- [Source text]:
_ _ _ _
Brazilian corn exports

Brazil’s export price competitiveness has been fluctuating lately, with corn origination costs in Brazil remaining expensive and keeping FOB levels high.

“In Brazil, the corn origination cost is close to +100u, keeping FOB offers close to these levels for the October-December window,” the lead analyst at Brazilian brokerage and consulting company, Agrinvest, Eduardo Vanin said.

Adding that, “Yesterday, the exchange rate in Brazil fell by 1.7%, making the origination cost even worse.”

Fastmarkets Agriculture corn price assessment Wednesday placed Brazilian FOB levels at $222 per tonne, $4 per tonne above the US Gulf’s $218 per tonne.

Brazilian farmers are reluctant to sell at the current prices, with AgRural’s senior analyst Daniele Siqueira telling Fastmarkets Agriculture, “Farmers have been opting to sell more soybeans while they hold on to a bit more to their corn stocks in the hope that prices will become more attractive ahead.”
_ _ _ _
- [Recorded information]:
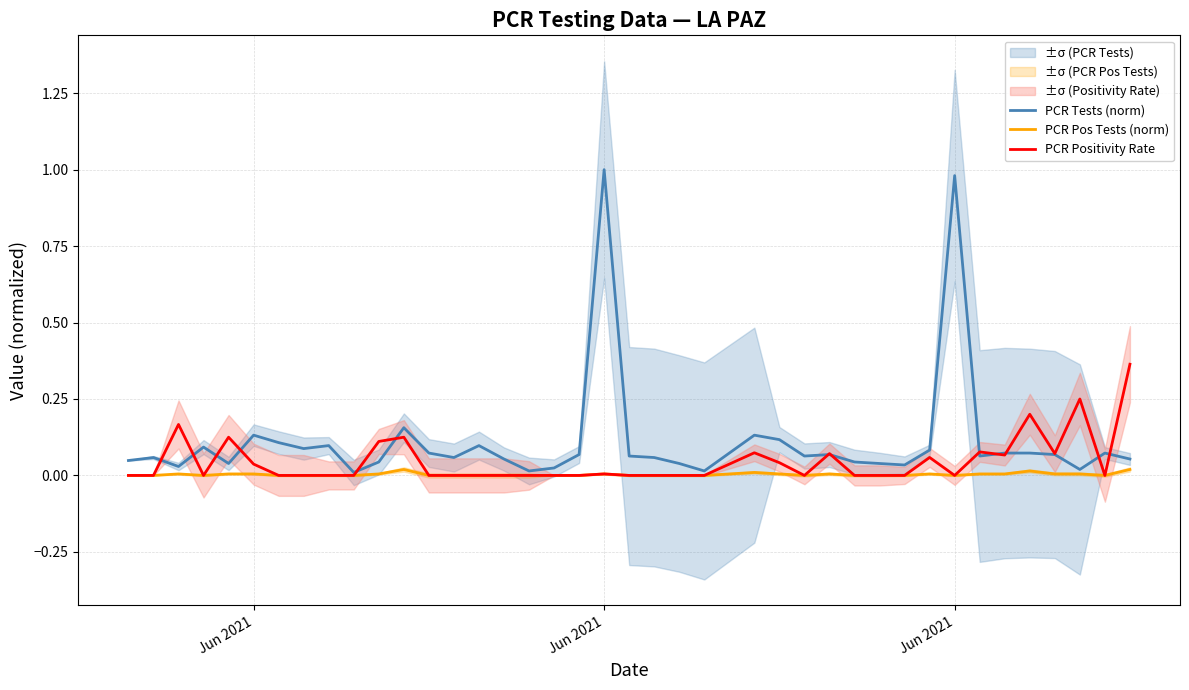

What are all the series names shown in the legend?

PCR Tests (norm), PCR Pos Tests (norm), PCR Positivity Rate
_ _ _ _
- [Exercises]:
**1.** Output the part of the Brazilian corn exports text that opens with the words containing "Brazilian corn exports" and closes with "FOB levels high.".
**2.** Using the Brazilian corn exports text, decide whether each statement agrees with it. Answer yes or no for each, and quote the deciding words.
(a) Brazilian FOB levels were assessed higher than the US Gulf's.
(b) The exchange rate in Brazil rose by 1.7%.
(c) Brazilian farmers have been selling more corn than soybeans.
**3.** According to the Brazilian corn exports text, which company employs Eduardo Vanin as lead analyst?
The listing isn't needed for anything here.

- [Numbered answers]:
**1.**
Brazilian corn exports

Brazil’s export price competitiveness has been fluctuating lately, with corn origination costs in Brazil remaining expensive and keeping FOB levels high.

**2.**
(a) Yes: "Brazilian FOB levels at $222 per tonne, $4 per tonne above the US Gulf’s $218 per tonne"
(b) No: "the exchange rate in Brazil fell by 1.7%"
(c) No: "Farmers have been opting to sell more soybeans while they hold on to a bit more to their corn stocks"

**3.** Agrinvest, a Brazilian brokerage and consulting company.